30 Devrim yapmak isteyen kişiler ile sivil itaatsizlerikarşılaştırdığımızda ikisinin de, birlikte dünya için yepyeni bir düzen isteği içinde olduklarını görürüz. Bu açıdan sivil itaatsiz ve diğer protestocuları karşılaştırdığımızda farklarının çok net olmadığı görülecektir. Fakat sivil itaatsizlik var olan bir haksızlığa gidermekten ziyade sistemi kökten değiştirme amacına yönelirse amacının dışına çıkmış olur (Arendt, 2001: 97).

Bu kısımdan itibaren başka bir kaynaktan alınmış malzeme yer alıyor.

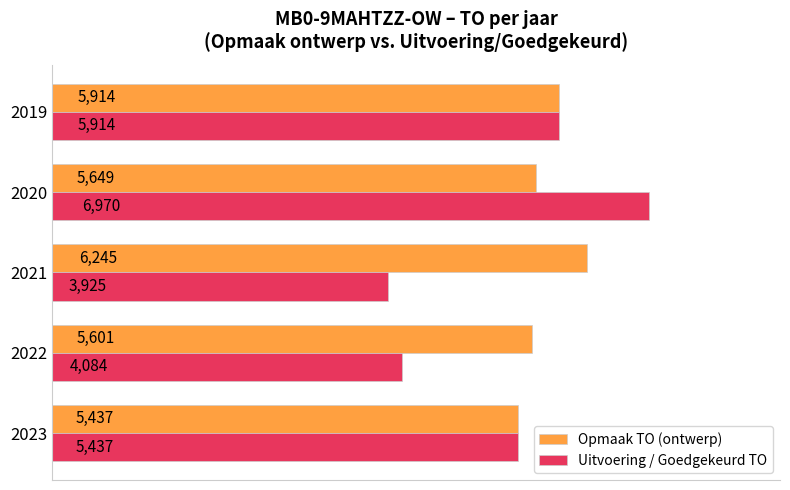

Rank the series by their maximum value, from highest to lowest.

Uitvoering / Goedgekeurd TO, Opmaak TO (ontwerp)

Kısacası, sivil itaatsizler toplumun daha küçük bir noktasında meydana gelen haksızlıkları şiddete başvurmadan ve diğer unsurlarına sadık kalara değiştirmeyi hedeflemektedirler. Ancak diğer protestocularda bu durum daha kökten ve içerisinde kan barındıran eylemlerle yapılabildiği için birbirlerinden keskin bir çizgi ile ayrılmaktadır.